** EXERCISE DESCRIPTION **
Below are records; please write out exactly the lines from the first line through the line containing "[company](https://github.com/company-mode/company-mode) and", with no pictures.

** ENTRIES PROVIDED **
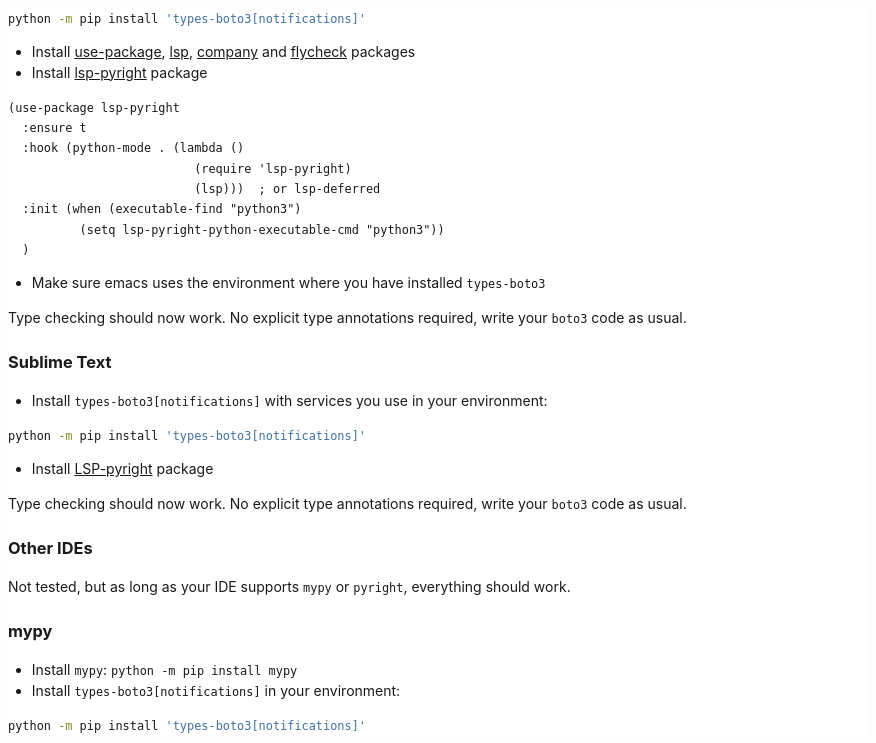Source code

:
 ```bash
python -m pip install 'types-boto3[notifications]'
```

- Install [use-package](https://github.com/jwiegley/use-package),
  [lsp](https://github.com/emacs-lsp/lsp-mode/),
  [company](https://github.com/company-mode/company-mode) and
  [flycheck](https://github.com/flycheck/flycheck) packages
- Install [lsp-pyright](https://github.com/emacs-lsp/lsp-pyright) package

```elisp
(use-package lsp-pyright
  :ensure t
  :hook (python-mode . (lambda ()
                          (require 'lsp-pyright)
                          (lsp)))  ; or lsp-deferred
  :init (when (executable-find "python3")
          (setq lsp-pyright-python-executable-cmd "python3"))
  )
```

- Make sure emacs uses the environment where you have installed `types-boto3`

Type checking should now work. No explicit type annotations required, write
your `boto3` code as usual.

<a id="sublime-text"></a>

### Sublime Text

- Install `types-boto3[notifications]` with services you use in your
  environment:

```bash
python -m pip install 'types-boto3[notifications]'
```

- Install [LSP-pyright](https://github.com/sublimelsp/LSP-pyright) package

Type checking should now work. No explicit type annotations required, write
your `boto3` code as usual.

<a id="other-ides"></a>

### Other IDEs

Not tested, but as long as your IDE supports `mypy` or `pyright`, everything
should work.

<a id="mypy"></a>

### mypy

- Install `mypy`: `python -m pip install mypy`
- Install `types-boto3[notifications]` in your environment:

```bash
python -m pip install 'types-boto3[notifications]'
```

** WORKED SOLUTION **
Source code

:
 ```bash
python -m pip install 'types-boto3[notifications]'
```

- Install [use-package](https://github.com/jwiegley/use-package),
  [lsp](https://github.com/emacs-lsp/lsp-mode/),
  [company](https://github.com/company-mode/company-mode) and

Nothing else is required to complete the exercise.